RECORDS FOR THE EXERCISE ->

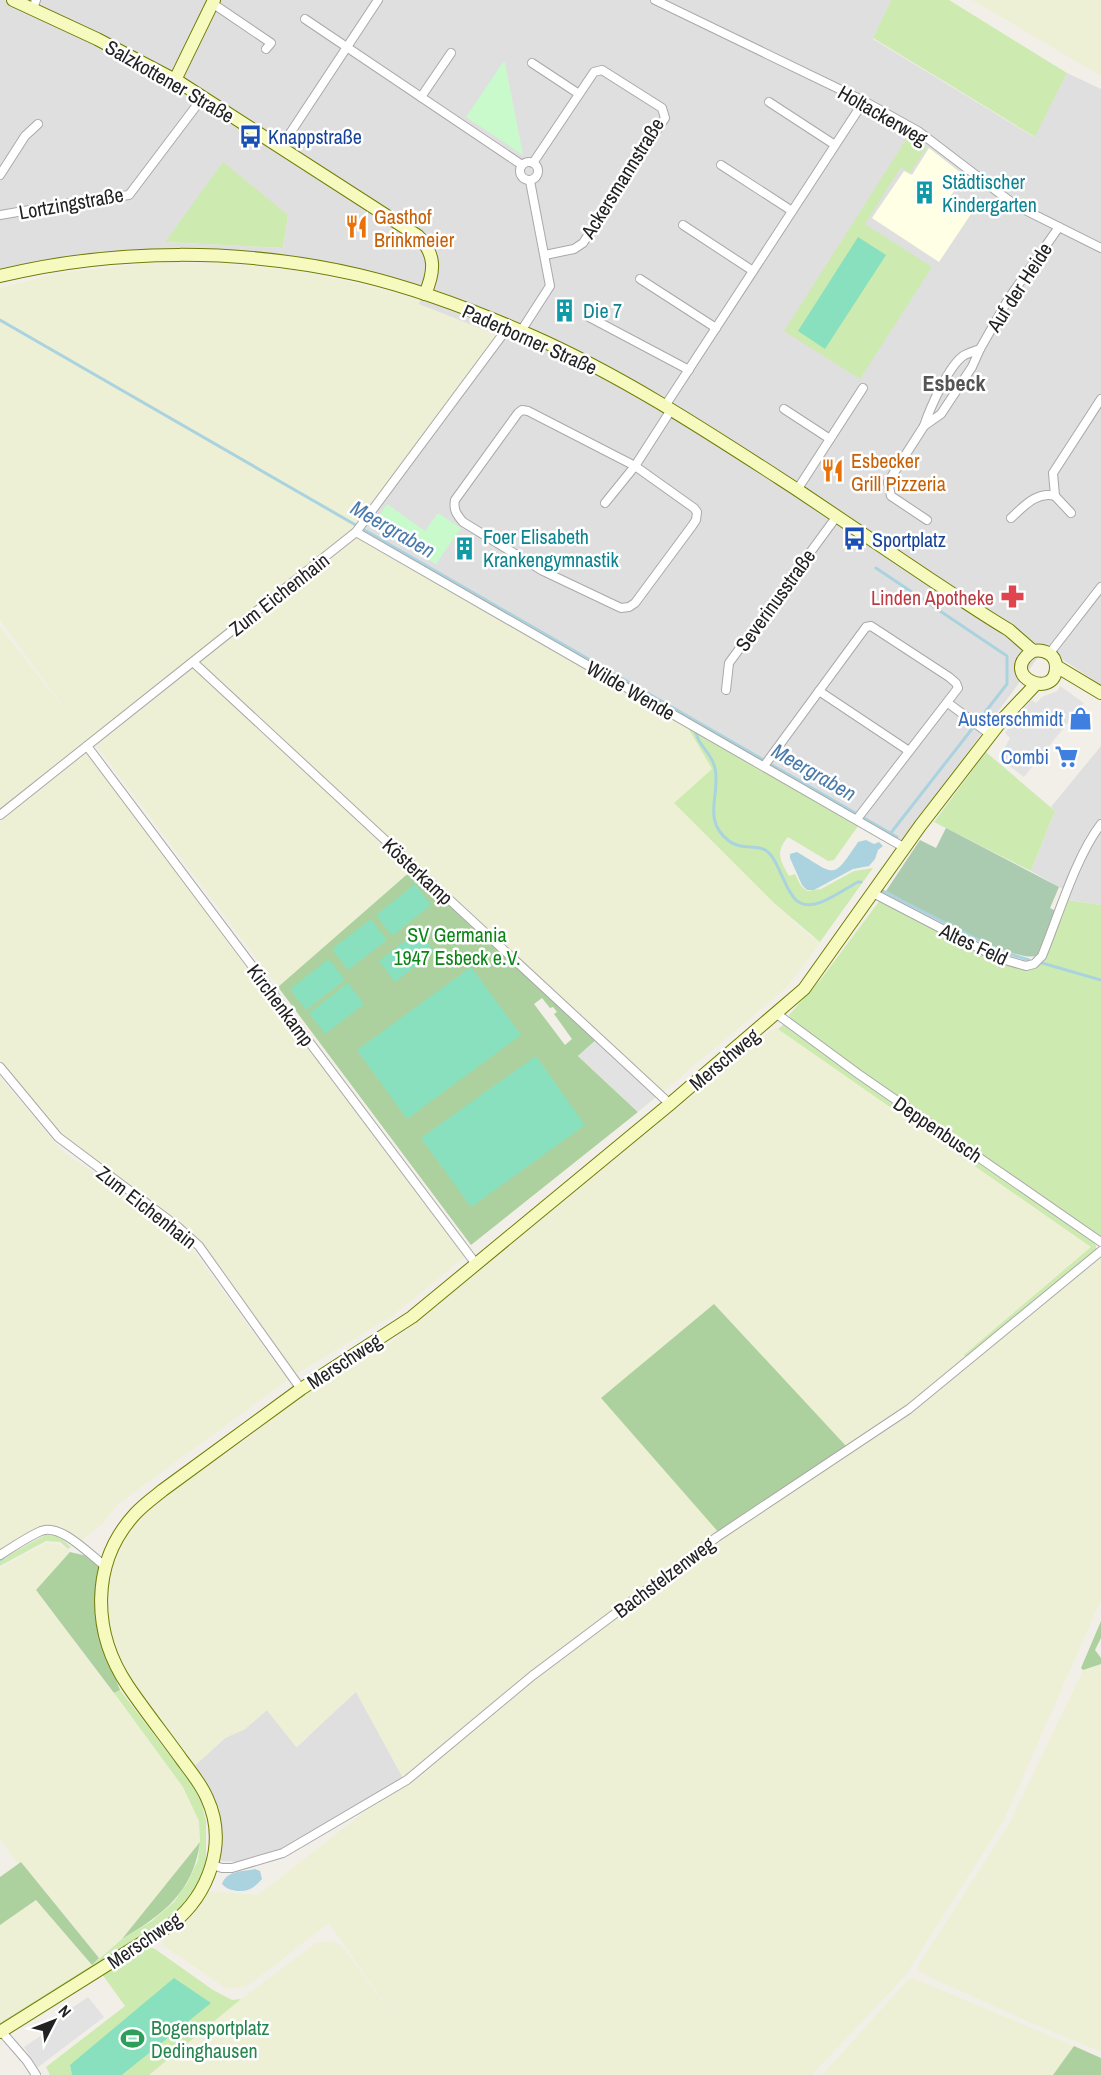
<svg xmlns="http://www.w3.org/2000/svg" width="1101" height="2075" viewBox="0 0 1101 2075" font-family="'Archivo Narrow',sans-serif">
<rect width="100%" height="100%" fill="#f2efe9"/>
<g fill="#e0dfdf" fill-rule="evenodd">
<path d="M 0,0 L 891,0 L 873,39 L 1034,137 L 1067,73 L 1101,89 L 1101,685 L 1045,648 L 902,841 L 360,529 L 497,335 L 418,304 L 423,292 L 359,274 L 160,254 L 0,276 ZM 288,215 L 283,248 L 165,242 Z"/>
<path d="M 1101,746 L 1101,905 L 1063,899 L 1066,891 L 1031,871 L 1055,811 L 1051,807 Z"/>
<path d="M 356,1691 L 403,1778 L 281,1850 L 247,1862 L 217,1861 L 219,1842 L 192,1768 L 225,1738 L 245,1729 L 267,1710 L 297,1747 Z"/>
</g>
<path fill="#ffffe5" d="M 929,148 L 965,176 L 949,198 L 971,214 L 939,262 L 872,218 L 904,171 L 912,175 Z"/>
<g fill="#eef0d5">
<path d="M 972,0 L 1101,0 L 1101,76 Z"/>
<path d="M 161,262 L 228,264 L 294,270 L 356,283 L 420,299 L 419,304 L 496,335 L 355,532 L 0,813 L 0,627 L 70,716 L 0,620 L 0,288 L 59,273 Z"/>
<path d="M 358,536 L 687,726 L 712,769 L 674,803 L 775,904 L 809,935 L 821,942 L 787,987 L 663,1092 L 419,864 L 278,987 L 94,743 L 353,537 Z"/>
<path d="M 86,750 L 466,1256 L 392,1316 L 295,1375 L 202,1245 L 183,1225 L 60,1136 L 0,1063 L 0,817 Z"/>
<path d="M 776,1027 L 1092,1247 L 967,1358 L 908,1406 L 847,1447 L 714,1305 L 720,1534 L 403,1778 L 356,1692 L 296,1747 L 267,1710 L 245,1729 L 225,1738 L 192,1768 L 130,1684 L 105,1630 L 108,1568 L 137,1516 L 164,1493 L 244,1441 L 309,1389 L 392,1342 Z"/>
<path d="M 0,1077 L 62,1151 L 177,1228 L 288,1380 L 118,1504 L 102,1524 L 79,1542 L 61,1526 L 41,1528 L 0,1551 Z"/>
<path d="M 1101,1258 L 1101,1600 L 1004,1820 L 905,1976 L 812,2075 L 149,2075 L 241,1999 L 316,1943 L 332,1941 L 339,1944 L 347,1952 L 409,2039 L 329,1923 L 249,1985 L 238,1988 L 227,1989 L 162,1945 L 164,1935 L 206,1891 L 258,1895 L 381,1799 L 532,1677 L 717,1537 L 911,1412 Z"/>
<path d="M 46,1543 L 59,1544 L 70,1552 L 36,1590 L 183,1787 L 199,1821 L 200,1842 L 122,1939 L 99,1958 L 22,1862 L 18,1864 L 0,1839 L 0,1568 Z"/>
<path d="M 1101,1664 L 1101,2052 L 1029,2022 L 921,1973 L 918,1969 L 919,1964 L 1009,1824 L 1083,1670 Z"/>
<path d="M 36,1900 L 92,1965 L 0,2023 L 0,1925 Z"/>
<path d="M 913,1978 L 1074,2046 L 1053,2075 L 822,2075 L 908,1980 Z"/>
</g>
<g fill="#cdebb0">
<path d="M 891,0 L 949,0 L 1067,73 L 1035,137 L 873,38 Z"/>
<path d="M 909,135 L 927,147 L 910,173 L 901,167 L 865,224 L 932,267 L 860,379 L 784,331 Z"/>
<path d="M 223,162 L 288,215 L 283,248 L 165,242 Z"/>
<path d="M 687,726 L 858,826 L 834,860 L 828,861 L 788,837 C 775,852 780,860 789,876 L 795,874 L 801,886 L 807,891 L 821,889 L 854,871 L 873,868 L 820,942 L 775,904 L 674,803 L 712,769 Z"/>
<path d="M 986,752 L 1055,811 L 1031,871 L 934,822 Z"/>
<path d="M 880,900 L 1027,969 L 1038,966 L 1046,957 L 1068,900 L 1101,905 L 1101,1236 L 859,1070 L 792,1021 L 789,1015 L 821,979 Z"/>
<path d="M 784,1024 L 1093,1241 L 1096,1246 L 1096,1251 L 967,1358 L 964,1355 L 1091,1247 L 778,1029 Z"/>
<path d="M 56,1534 L 71,1547 L 68,1549 L 60,1542 L 46,1541 L 0,1566 L 0,1560 L 45,1535 Z"/>
<path d="M 120,1690 L 190,1782 L 201,1801 L 206,1821 L 206,1862 L 197,1884 L 180,1908 L 158,1926 L 0,2027 L 0,2023 L 92,1965 L 122,1939 L 152,1921 L 174,1902 L 188,1882 L 198,1860 L 200,1842 L 199,1821 L 183,1787 L 114,1693 Z"/>
<path d="M 149,1947 L 155,1949 L 213,1990 L 232,2000 L 241,1999 L 149,2075 L 122,2075 L 210,2003 L 70,2065 L 72,2075 L 50,2075 L 46,2067 L 125,2006 L 102,1974 Z"/>
</g>
<g fill="#add19e" fill-rule="evenodd">
<path d="M 412,870 L 596,1040 L 578,1056 L 638,1112 L 471,1245 L 278,987 ZM 542,998 L 550,1008 L 553,1007 L 557,1012 L 554,1014 L 572,1039 L 565,1045 L 534,1004 Z"/>
<path d="M 714,1304 L 847,1447 L 720,1534 L 601,1398 Z"/>
<path d="M 70,1552 L 87,1556 L 101,1567 L 96,1584 L 98,1632 L 120,1690 L 114,1693 L 36,1590 Z"/>
<path d="M 1101,1621 L 1101,1638 L 1095,1650 L 1101,1658 L 1101,1664 L 1083,1670 L 1081,1668 Z"/>
<path d="M 200,1842 C 193,1893 163,1914 122,1939 Z"/>
<path d="M 21,1862 L 99,1958 L 92,1965 L 36,1900 L 0,1925 L 0,1877 Z"/>
<path d="M 1074,2046 L 1101,2058 L 1101,2075 L 1053,2075 Z"/>
</g>
<path fill="#aacbaf" d="M 946,828 L 1059,887 L 1050,908 L 1058,912 L 1040,954 C 1022,970 909,903 886,891 L 920,840 L 936,848 Z"/>
<g fill="#c8facc">
<path d="M 504,61 L 505,63 L 523,155 L 466,117 Z"/>
<path d="M 387,504 L 425,531 L 438,513 L 461,528 L 436,564 L 371,527 Z"/>
</g>
<g fill="#88e0be">
<path d="M 858,237 L 886,255 L 825,349 L 798,331 Z"/>
<path d="M 415,884 L 431,905 L 392,936 L 376,915 Z"/>
<path d="M 371,919 L 387,940 L 348,970 L 332,949 Z"/>
<path d="M 418,931 L 434,951 L 395,982 L 379,961 Z"/>
<path d="M 329,959 L 345,980 L 306,1010 L 290,989 Z"/>
<path d="M 471,967 L 521,1035 L 407,1119 L 357,1050 Z"/>
<path d="M 348,983 L 364,1004 L 325,1034 L 309,1013 Z"/>
<path d="M 536,1056 L 585,1125 L 471,1207 L 421,1138 Z"/>
<path d="M 174,1978 L 211,2003 L 122,2075 L 72,2075 L 70,2065 Z"/>
</g>
<g fill="#e2e2e2">
<path d="M 1060,686 L 1084,703 L 1024,777 L 999,758 L 1010,738 L 1005,733 L 1031,700 L 1036,703 L 1042,697 L 1057,691 Z"/>
<path d="M 596,1040 L 656,1097 L 638,1112 L 578,1056 Z"/>
<path d="M 88,1997 L 104,2017 L 37,2068 L 24,2047 L 42,2035 L 39,2030 Z"/>
</g>
<g fill="#aad3df">
<path d="M 866,840 L 874,844 L 879,842 L 883,846 L 878,850 L 875,859 L 869,866 L 853,869 L 814,890 L 807,890 L 802,885 L 790,858 L 790,854 L 797,852 C 836,875 832,881 858,842 Z"/>
<path d="M 255,1869 L 260,1871 L 262,1879 C 259,1882 255,1887 250,1889 C 242,1893 227,1891 222,1884 C 227,1870 242,1872 255,1869 Z"/>
</g>
<g fill="none" stroke-linecap="round" stroke-linejoin="round">
<g stroke="#aad3df" stroke-width="3">
<path d="M 0,320 L 897,837"/>
<path d="M 876,568 L 1007,656 L 1007,684 L 890,834"/>
<path d="M 695,728 C 696,744 712,753 715,768 C 721,795 701,819 729,841 C 742,851 758,843 768,852 C 775,858 778,868 782,876 C 786,884 789,893 796,900 C 812,915 842,890 858,882 L 861,882"/>
<path d="M 881,890 L 1000,951 L 1029,960"/>
<path d="M 1042,963 L 1101,980"/>
<path d="M 0,1560 L 3,1558"/>
</g>
<defs>
<g id="street">
<path d="M 655,0 L 864,101 L 918,131 L 1015,205 L 1101,248"/>
<path d="M 212,3 L 271,43 L 266,49"/>
<path d="M 33,9 L 36,0"/>
<path d="M 305,19 L 522,165"/>
<path d="M 532,63 L 579,94"/>
<path d="M 421,97 L 451,53"/>
<path d="M 769,102 L 835,145"/>
<path d="M 281,147 L 378,0"/>
<circle cx="529" cy="171" r="9"/>
<path d="M 533,163 L 594,72 L 602,70 L 662,108 L 665,118 L 583,243 L 574,249 L 545,255"/>
<path d="M 721,165 L 792,211"/>
<path d="M 0,175 L 25,136 L 38,124"/>
<path d="M 0,215 L 64,204 L 129,195 L 203,97"/>
<path d="M 683,225 L 753,271"/>
<path d="M 640,279 L 716,328"/>
<path d="M 589,317 L 689,370"/>
<path d="M 521,331 L 550,286 L 530,181"/>
<path d="M 980,349 L 972,367 L 941,414 L 924,426 C 930,408 948,367 963,356 C 968,353 975,351 980,349 Z"/>
<path d="M 980,349 L 1009,298 L 1059,227"/>
<path d="M 665,406 L 864,101"/>
<path d="M 784,409 L 830,439"/>
<path d="M 522,410 L 528,411 L 635,466 L 694,508 L 697,512 L 696,520 L 692,526 L 635,603 L 629,607 L 621,608 L 543,571 L 463,522 C 457,515 453,510 455,500 L 518,413 Z"/>
<path d="M 924,426 L 888,482 L 891,496 L 927,520"/>
<path d="M 797,490 L 863,388"/>
<path d="M 605,503 L 635,466 L 671,410"/>
<path d="M 1071,513 L 1055,496 L 1053,473 L 1101,399"/>
<path d="M 1011,518 C 1024,506 1037,491 1055,496"/>
<path d="M 356,532 L 905,848"/>
<path d="M 1049,654 L 1101,587"/>
<path d="M 193,662 L 670,1104"/>
<path d="M 726,690 L 729,663 L 837,516"/>
<path d="M 819,691 L 909,751"/>
<path d="M 948,703 L 991,735"/>
<path d="M 87,746 L 476,1264"/>
<path d="M 764,766 L 866,627 L 871,626 L 949,677 L 956,683 L 958,688 L 857,819"/>
<path d="M 0,815 L 356,532 L 509,326"/>
<path d="M 873,893 L 998,958 L 1026,966 L 1034,964 L 1042,956 C 1058,917 1076,856 1101,824"/>
<path d="M 777,1014 L 857,1073 L 1101,1242"/>
<path d="M 0,1067 L 58,1137 L 178,1227 L 199,1246 L 301,1389"/>
<path d="M 0,1555 C 13,1547 27,1537 41,1531 C 61,1523 90,1555 105,1566"/>
<path d="M 212,1865 L 222,1868 L 232,1868 L 283,1853 L 407,1780 L 532,1676 L 717,1537 L 909,1409 L 1101,1251"/>
<path d="M 1,2031 L 27,2061 L 36,2075"/>
</g>
<g id="secondary">
<path d="M 13,0 L 97,39 L 179,82 L 418,236 C 436,254 435,271 425,294"/>
<path d="M 175,80 L 214,0"/>
<path d="M 0,276 C 115,248 243,248 359,275 C 418,289 476,311 532,336 C 625,377 711,434 796,489 C 841,519 885,549 930,579 C 956,596 982,614 1009,630 L 1033,651 C 1044,649 1056,654 1056,667 C 1056,702 996,675 1033,651"/>
<path d="M 1056,666 L 1101,693"/>
<path d="M 0,2032 L 172,1924 C 209,1894 228,1843 207,1798 C 201,1784 191,1772 182,1760 C 164,1735 145,1711 128,1686 C 92,1633 90,1563 135,1514 C 143,1505 153,1498 163,1490 L 301,1389 L 412,1317 L 670,1104 L 804,989 L 920,826 L 1002,720 L 1036,684"/>
</g>
</defs>
<use href="#street" stroke="#a9a9a9" stroke-width="10"/>
<use href="#secondary" stroke="#707d05" stroke-width="14"/>
<use href="#street" stroke="#fff" stroke-width="8"/>
<use href="#secondary" stroke="#f7fabf" stroke-width="12"/>
</g>
<defs>
<symbol id="bus-bare" viewBox="-9 -9 18 18"><path d="M-5-6H5V4H4V6H2V4H-2V6H-4V4H-5ZM-3.5-4V0h7V-4ZM-3.5 1.2v1.5H-2V1.2ZM2 1.2v1.5H3.5V1.2Z" fill="#1a4fb4" stroke="#fff" stroke-width="2.5" paint-order="stroke"/></symbol>
<symbol id="building-bare" viewBox="-9 -9 18 18"><path d="M-4-6H4V6H1V3H-1V6H-4ZM-2.5-4.3h1.7v1.8h-1.7ZM.8-4.3h1.7v1.8H.8ZM-2.5-1h1.7V.8h-1.7ZM.8-1h1.7V.8H.8Z" fill="#0f9aa8" stroke="#fff" stroke-width="2.5" paint-order="stroke"/></symbol>
<symbol id="restaurant-bare" viewBox="-9 -9 18 18"><path d="M-5-6h1v4h1v-4h1v4h1v-4h1v5L-1.5 .5V6h-2V.5L-5-1ZM5-6V6H3V1.5H1.5Q1.5-4 5-6Z" fill="#e8710a" stroke="#fff" stroke-width="2.5" paint-order="stroke"/></symbol>
<symbol id="pharmacy-bare" viewBox="-9 -9 18 18"><path d="M-2-6h4v4h4v4h-4v4h-4v-4h-4v-4h4Z" fill="#e0444e" stroke="#fff" stroke-width="2.5" paint-order="stroke"/></symbol>
<symbol id="shop-bare" viewBox="-9 -9 18 18"><path d="M-5-2.5h2.3a2.7 3.5 0 0 1 5.4 0H5L5.5 6h-11ZM-1.5-2.5h3a1.5 2.3 0 0 0-3 0Z" fill="#3f7fe0" stroke="#fff" stroke-width="2.5" paint-order="stroke"/></symbol>
<symbol id="supermarket-bare" viewBox="-9 -9 18 18"><path d="M-6-5.5h2.5l.6 2H6L4.5 2H-2.5L-4.4-4H-6ZM-1.5 3.2a1.3 1.3 0 1 0 .1 0ZM3 3.2a1.3 1.3 0 1 0 .1 0Z" fill="#3f7fe0" stroke="#fff" stroke-width="2.5" paint-order="stroke"/></symbol>
<symbol id="stadium-bare" viewBox="-9 -9 18 18"><path d="M0-5a6.5 5 0 1 0 0 10a6.5 5 0 1 0 0-10ZM-3.5-1.8h7v3.6h-7Z" fill="#2e9e5b" stroke="#fff" stroke-width="2.5" paint-order="stroke"/></symbol>
</defs>
<g fill-rule="evenodd">
<use href="#bus-bare" x="234" y="120" width="33" height="33"/>
<use href="#building-bare" x="908" y="176" width="33" height="33"/>
<use href="#restaurant-bare" x="340" y="210" width="33" height="33"/>
<use href="#building-bare" x="548" y="294" width="33" height="33"/>
<use href="#restaurant-bare" x="816" y="454" width="33" height="33"/>
<use href="#bus-bare" x="838" y="522" width="33" height="33"/>
<use href="#building-bare" x="448" y="532" width="33" height="33"/>
<use href="#pharmacy-bare" x="996" y="580" width="33" height="33"/>
<use href="#shop-bare" x="1064" y="702" width="33" height="33"/>
<use href="#supermarket-bare" x="1050" y="740" width="33" height="33"/>
<use href="#stadium-bare" x="116" y="2022" width="33" height="33"/>
</g>
<g text-anchor="middle" dominant-baseline="central" stroke-width="5" stroke-linejoin="round" paint-order="stroke">
<g font-size="20" fill="#222" stroke="#fff">
<text transform="translate(170 81) rotate(30)">Salzkottener Straße</text>
<text transform="translate(883 115) rotate(30)">Holtackerweg</text>
<text transform="translate(622 178) rotate(-58)">Ackersmannstraße</text>
<text transform="translate(71 203) rotate(-10)">Lortzingstraße</text>
<text transform="translate(1019 287) rotate(-57)">Auf der Heide</text>
<text transform="translate(530 339) rotate(24)">Paderborner Straße</text>
<text transform="translate(279 594) rotate(-38)">Zum Eichenhain</text>
<text transform="translate(775 600) rotate(-54)">Severinusstraße</text>
<text transform="translate(631 690) rotate(30)">Wilde Wende</text>
<text transform="translate(418 871) rotate(43)">Kösterkamp</text>
<text transform="translate(974 944) rotate(25)">Altes Feld</text>
<text transform="translate(281 1005) rotate(53)">Kirchenkamp</text>
<text transform="translate(724 1059) rotate(-40)">Merschweg</text>
<text transform="translate(938 1129) rotate(34)">Deppenbusch</text>
<text transform="translate(147 1207) rotate(38)">Zum Eichenhain</text>
<text transform="translate(344 1361) rotate(-33)">Merschweg</text>
<text transform="translate(664 1577) rotate(-37)">Bachstelzenweg</text>
<text transform="translate(144 1940) rotate(-34)">Merschweg</text>
</g>
<g font-size="20" fill="#164399" stroke="#fff" text-anchor="start">
<text x="268" y="136">Knappstraße</text>
<text x="872" y="539">Sportplatz</text>
</g>
<g font-size="20" fill="#0d838f" stroke="#fff" text-anchor="start">
<text x="942" y="181">Städtischer<tspan x="942" dy="23">Kindergarten</tspan></text>
<text x="583" y="310">Die 7</text>
<text x="483" y="536">Foer Elisabeth<tspan x="483" dy="23">Krankengymnastik</tspan></text>
</g>
<g font-size="20" fill="#c56008" stroke="#fff" text-anchor="start">
<text x="374" y="216">Gasthof<tspan x="374" dy="23">Brinkmeier</tspan></text>
<text x="851" y="460">Esbecker<tspan x="851" dy="23">Grill Pizzeria</tspan></text>
</g>
<g font-size="20" fill="#be3a42" stroke="#fff" text-anchor="end">
<text x="994" y="597">Linden Apotheke</text>
</g>
<g font-size="20" fill="#366cbe" stroke="#fff" text-anchor="end">
<text x="1063" y="718">Austerschmidt</text>
<text x="1049" y="756">Combi</text>
</g>
<g font-size="20" fill="#0c8416" stroke="#fff">
<text x="457" y="934">SV Germania<tspan x="457" dy="23">1947 Esbeck e.V.</tspan></text>
</g>
<g font-size="20" fill="#27864d" stroke="#fff" text-anchor="start">
<text x="151" y="2027">Bogensportplatz<tspan x="151" dy="23">Dedinghausen</tspan></text>
</g>
<g font-size="21" font-style="italic" fill="#4a7aab" stroke="#fff">
<text transform="translate(393 529) rotate(30)">Meergraben</text>
<text transform="translate(814 772) rotate(30)">Meergraben</text>
</g>
<g font-size="22" font-weight="bold" fill="#555" stroke="#fff">
<text x="954" y="383">Esbeck</text>
</g>
</g>
<g transform="translate(54 2021) rotate(48)" stroke="#ffffff" stroke-width="4.5" paint-order="stroke">
<path d="M0-4.5L10 22L0 15L-10 22Z" fill="#222222"/>
<text y="-9" font-size="16" font-weight="bold" text-anchor="middle" fill="#222222">N</text>
</g>
</svg>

TASK DIRECTIONS -> Out of the data above, give again only the lines starting at the one holding "1101,1258 L 1101,1600" and ending at the one holding "1101,1664 L 1101,2052", unchanged.

EXERCISE RESULT ->
<path d="M 1101,1258 L 1101,1600 L 1004,1820 L 905,1976 L 812,2075 L 149,2075 L 241,1999 L 316,1943 L 332,1941 L 339,1944 L 347,1952 L 409,2039 L 329,1923 L 249,1985 L 238,1988 L 227,1989 L 162,1945 L 164,1935 L 206,1891 L 258,1895 L 381,1799 L 532,1677 L 717,1537 L 911,1412 Z"/>
<path d="M 46,1543 L 59,1544 L 70,1552 L 36,1590 L 183,1787 L 199,1821 L 200,1842 L 122,1939 L 99,1958 L 22,1862 L 18,1864 L 0,1839 L 0,1568 Z"/>
<path d="M 1101,1664 L 1101,2052 L 1029,2022 L 921,1973 L 918,1969 L 919,1964 L 1009,1824 L 1083,1670 Z"/>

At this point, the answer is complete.